── Texto de origen

Mi abuelo Roberto y su tío Pedro
A mi abuelo Roberto le encantaba tomar helados y contarme historias, anécdotas de cuando él era joven. Yo me entretenía como niño con juguete nuevo con los relatos de mi abuelo, aunque fueran repetidos y me los supiera de memoria. Me gustaban esas historias ambientadas en los primeros años del siglo pasado, cuando sucedían tantas cosas inéditas, y más me gustaban porque mi abuelo Roberto era protagonista de esos hechos, ya sea buscando a hurtadillas dónde diablos estaban escondidos los caballos del primer automóvil que llegó a Santiago, o parado junto a una multitud en las puertas de El Mercurio, para enterarse –por carteles que colocaban de tanto en tanto- de la suerte que iba corriendo Manuel Plaza en el maratón de las Olimpiadas del 28, en Ámsterdam.

────
── Datos de origen

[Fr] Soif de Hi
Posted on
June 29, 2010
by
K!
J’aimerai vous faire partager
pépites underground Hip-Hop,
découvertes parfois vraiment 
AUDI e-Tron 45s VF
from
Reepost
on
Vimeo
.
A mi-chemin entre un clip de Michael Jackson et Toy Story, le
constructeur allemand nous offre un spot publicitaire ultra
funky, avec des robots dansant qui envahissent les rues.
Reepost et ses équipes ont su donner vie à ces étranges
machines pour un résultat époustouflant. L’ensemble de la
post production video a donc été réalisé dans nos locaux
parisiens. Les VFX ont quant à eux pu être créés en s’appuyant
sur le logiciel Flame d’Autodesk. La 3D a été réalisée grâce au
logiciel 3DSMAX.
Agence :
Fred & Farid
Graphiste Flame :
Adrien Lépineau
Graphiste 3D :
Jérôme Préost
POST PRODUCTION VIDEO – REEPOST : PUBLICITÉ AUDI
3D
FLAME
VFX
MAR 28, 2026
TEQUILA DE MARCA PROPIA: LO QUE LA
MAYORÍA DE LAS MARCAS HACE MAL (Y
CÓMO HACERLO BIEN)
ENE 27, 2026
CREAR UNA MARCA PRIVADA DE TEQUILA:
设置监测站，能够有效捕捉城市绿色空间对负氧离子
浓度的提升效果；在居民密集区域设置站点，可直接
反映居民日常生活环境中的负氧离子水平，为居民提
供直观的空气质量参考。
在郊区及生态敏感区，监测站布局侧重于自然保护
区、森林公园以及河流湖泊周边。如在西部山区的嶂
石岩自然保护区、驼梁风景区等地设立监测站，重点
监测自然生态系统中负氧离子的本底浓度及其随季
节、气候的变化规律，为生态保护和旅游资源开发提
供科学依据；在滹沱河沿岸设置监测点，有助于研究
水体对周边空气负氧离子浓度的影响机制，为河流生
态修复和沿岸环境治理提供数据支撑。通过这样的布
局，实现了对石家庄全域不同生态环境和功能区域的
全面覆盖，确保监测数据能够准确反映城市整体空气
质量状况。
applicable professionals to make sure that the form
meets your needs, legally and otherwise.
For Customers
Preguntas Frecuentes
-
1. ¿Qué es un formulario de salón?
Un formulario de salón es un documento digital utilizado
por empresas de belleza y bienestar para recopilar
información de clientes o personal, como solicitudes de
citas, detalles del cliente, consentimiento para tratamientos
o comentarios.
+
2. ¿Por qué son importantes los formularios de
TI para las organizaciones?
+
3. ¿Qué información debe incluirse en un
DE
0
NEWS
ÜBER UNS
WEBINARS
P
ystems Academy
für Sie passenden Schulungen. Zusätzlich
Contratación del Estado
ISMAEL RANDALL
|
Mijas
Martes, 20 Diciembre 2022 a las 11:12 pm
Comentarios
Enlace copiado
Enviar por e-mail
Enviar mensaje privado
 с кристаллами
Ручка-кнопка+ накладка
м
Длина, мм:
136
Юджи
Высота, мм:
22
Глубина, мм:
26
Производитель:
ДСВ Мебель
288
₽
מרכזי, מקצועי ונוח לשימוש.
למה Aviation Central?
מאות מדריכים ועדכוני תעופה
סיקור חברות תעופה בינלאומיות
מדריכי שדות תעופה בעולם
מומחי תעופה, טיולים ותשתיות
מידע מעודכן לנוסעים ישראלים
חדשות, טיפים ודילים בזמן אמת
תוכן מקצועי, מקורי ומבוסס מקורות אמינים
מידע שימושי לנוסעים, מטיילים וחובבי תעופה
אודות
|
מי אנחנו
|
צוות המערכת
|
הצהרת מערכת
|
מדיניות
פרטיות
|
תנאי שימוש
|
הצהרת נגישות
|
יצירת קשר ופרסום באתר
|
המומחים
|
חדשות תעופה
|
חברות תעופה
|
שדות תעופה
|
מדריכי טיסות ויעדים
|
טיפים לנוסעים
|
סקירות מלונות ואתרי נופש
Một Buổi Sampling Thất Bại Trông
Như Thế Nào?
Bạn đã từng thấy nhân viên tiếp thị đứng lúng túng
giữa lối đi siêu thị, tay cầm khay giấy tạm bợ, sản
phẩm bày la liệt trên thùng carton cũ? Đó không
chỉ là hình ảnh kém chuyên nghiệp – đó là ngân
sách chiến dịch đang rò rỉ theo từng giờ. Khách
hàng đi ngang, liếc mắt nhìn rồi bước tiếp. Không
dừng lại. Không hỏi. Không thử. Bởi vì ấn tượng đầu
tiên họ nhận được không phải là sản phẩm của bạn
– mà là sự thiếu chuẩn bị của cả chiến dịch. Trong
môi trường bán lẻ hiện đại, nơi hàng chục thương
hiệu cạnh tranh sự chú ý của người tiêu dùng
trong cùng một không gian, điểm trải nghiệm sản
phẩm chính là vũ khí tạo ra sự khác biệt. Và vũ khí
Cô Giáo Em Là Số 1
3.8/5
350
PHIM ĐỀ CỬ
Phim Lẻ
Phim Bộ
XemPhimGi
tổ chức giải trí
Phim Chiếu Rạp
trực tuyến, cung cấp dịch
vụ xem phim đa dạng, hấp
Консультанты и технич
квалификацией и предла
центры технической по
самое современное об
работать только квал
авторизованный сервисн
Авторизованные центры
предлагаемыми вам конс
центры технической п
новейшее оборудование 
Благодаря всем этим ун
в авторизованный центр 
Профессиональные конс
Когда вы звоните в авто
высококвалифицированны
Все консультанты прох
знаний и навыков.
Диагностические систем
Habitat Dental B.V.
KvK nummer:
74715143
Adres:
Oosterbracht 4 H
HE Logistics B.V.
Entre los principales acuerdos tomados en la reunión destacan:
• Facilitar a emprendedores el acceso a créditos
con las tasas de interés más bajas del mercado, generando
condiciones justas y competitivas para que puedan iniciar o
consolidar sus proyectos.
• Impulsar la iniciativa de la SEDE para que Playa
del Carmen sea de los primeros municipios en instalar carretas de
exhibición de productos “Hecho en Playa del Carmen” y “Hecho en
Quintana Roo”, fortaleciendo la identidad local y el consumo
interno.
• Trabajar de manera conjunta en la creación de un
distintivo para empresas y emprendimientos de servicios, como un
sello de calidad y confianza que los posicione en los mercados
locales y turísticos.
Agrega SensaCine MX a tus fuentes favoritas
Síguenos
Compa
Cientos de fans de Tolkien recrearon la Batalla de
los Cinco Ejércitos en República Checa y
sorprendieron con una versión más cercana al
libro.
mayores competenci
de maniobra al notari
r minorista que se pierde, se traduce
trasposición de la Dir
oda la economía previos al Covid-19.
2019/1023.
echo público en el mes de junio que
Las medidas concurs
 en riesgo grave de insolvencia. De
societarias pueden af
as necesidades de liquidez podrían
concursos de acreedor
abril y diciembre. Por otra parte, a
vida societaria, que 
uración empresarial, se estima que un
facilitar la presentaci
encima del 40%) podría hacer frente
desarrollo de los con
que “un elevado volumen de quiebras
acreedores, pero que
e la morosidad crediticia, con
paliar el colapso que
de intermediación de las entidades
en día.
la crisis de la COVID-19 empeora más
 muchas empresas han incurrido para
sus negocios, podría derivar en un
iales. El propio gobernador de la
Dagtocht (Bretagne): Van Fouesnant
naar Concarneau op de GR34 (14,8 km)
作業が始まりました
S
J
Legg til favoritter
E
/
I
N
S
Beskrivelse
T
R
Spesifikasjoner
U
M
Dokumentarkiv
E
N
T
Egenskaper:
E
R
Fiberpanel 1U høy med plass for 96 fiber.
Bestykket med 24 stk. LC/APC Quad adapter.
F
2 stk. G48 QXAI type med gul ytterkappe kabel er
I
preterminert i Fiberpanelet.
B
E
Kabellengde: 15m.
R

────

Preguntas por responder.
(a) Transcribe del relato sobre el abuelo Roberto el fragmento comprendido entre "Mi abuelo Roberto y" y "28, en Ámsterdam.", ambos incluidos.
(b) Según el relato sobre el abuelo Roberto, ¿en qué ciudad se corrió el maratón olímpico del 28 en que participaba Manuel Plaza?

Tus respuestas.
(a)
Mi abuelo Roberto y su tío Pedro
A mi abuelo Roberto le encantaba tomar helados y contarme historias, anécdotas de cuando él era joven. Yo me entretenía como niño con juguete nuevo con los relatos de mi abuelo, aunque fueran repetidos y me los supiera de memoria. Me gustaban esas historias ambientadas en los primeros años del siglo pasado, cuando sucedían tantas cosas inéditas, y más me gustaban porque mi abuelo Roberto era protagonista de esos hechos, ya sea buscando a hurtadillas dónde diablos estaban escondidos los caballos del primer automóvil que llegó a Santiago, o parado junto a una multitud en las puertas de El Mercurio, para enterarse –por carteles que colocaban de tanto en tanto- de la suerte que iba corriendo Manuel Plaza en el maratón de las Olimpiadas del 28, en Ámsterdam.

(b) En Ámsterdam.